Please retype the listing below exactly as it stands, skipping any pictures.

Supplied material:

>>>>>

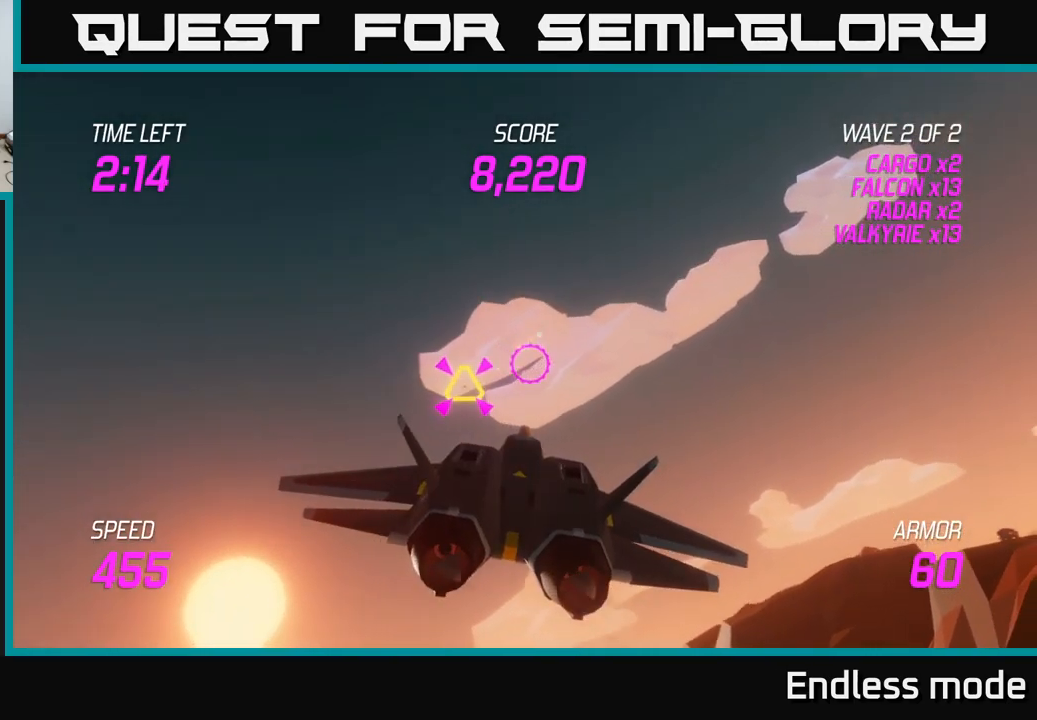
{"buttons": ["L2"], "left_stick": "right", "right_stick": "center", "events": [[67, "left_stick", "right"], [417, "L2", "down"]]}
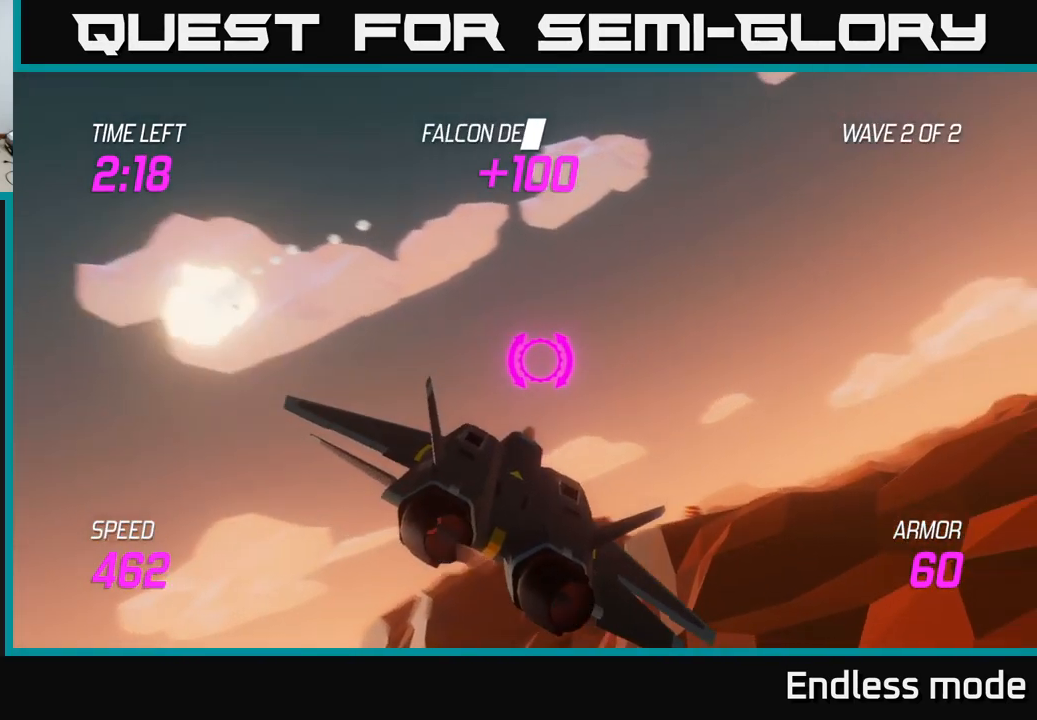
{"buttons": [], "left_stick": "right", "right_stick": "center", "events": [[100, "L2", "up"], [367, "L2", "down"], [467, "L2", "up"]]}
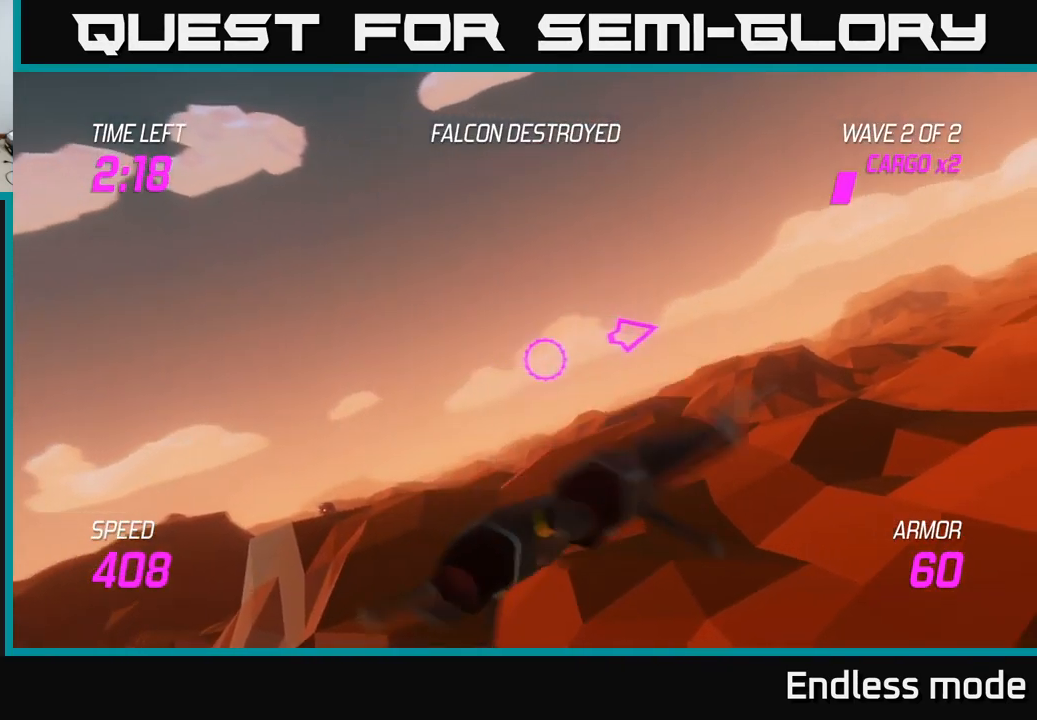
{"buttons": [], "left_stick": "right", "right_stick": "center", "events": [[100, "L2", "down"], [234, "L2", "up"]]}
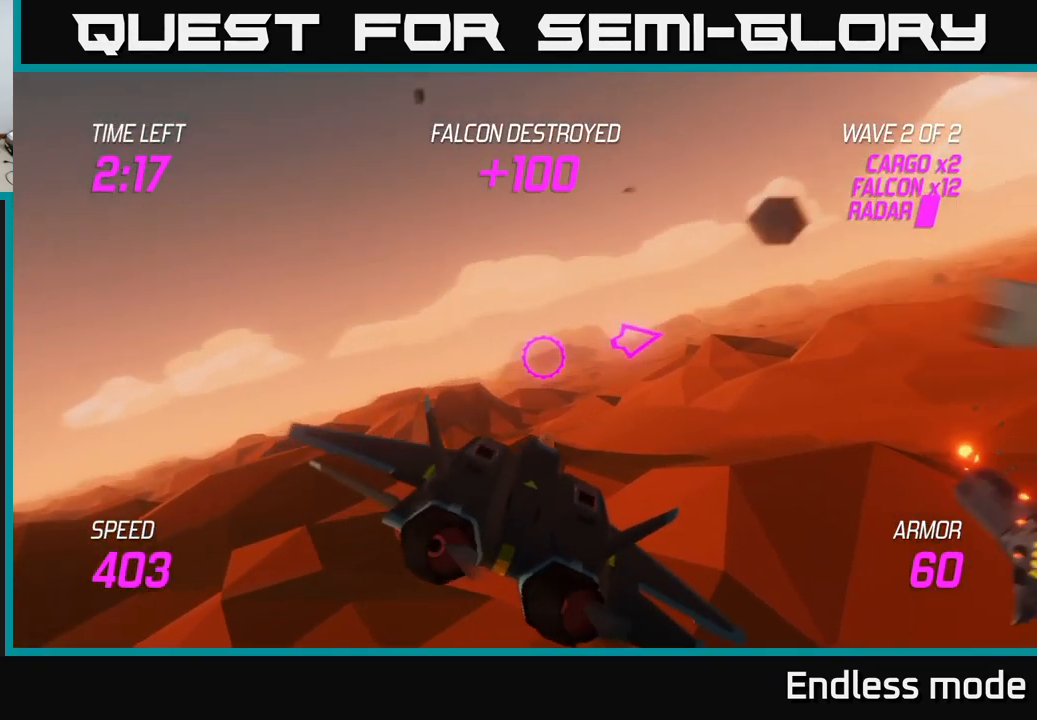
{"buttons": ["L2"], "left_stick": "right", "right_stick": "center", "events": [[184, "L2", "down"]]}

<<<<<

Exercise answer:
{"buttons": ["L2"], "left_stick": "right", "right_stick": "center", "events": [[67, "left_stick", "right"], [417, "L2", "down"]]}
{"buttons": [], "left_stick": "right", "right_stick": "center", "events": [[100, "L2", "up"], [367, "L2", "down"], [467, "L2", "up"]]}
{"buttons": [], "left_stick": "right", "right_stick": "center", "events": [[100, "L2", "down"], [234, "L2", "up"]]}
{"buttons": ["L2"], "left_stick": "right", "right_stick": "center", "events": [[184, "L2", "down"]]}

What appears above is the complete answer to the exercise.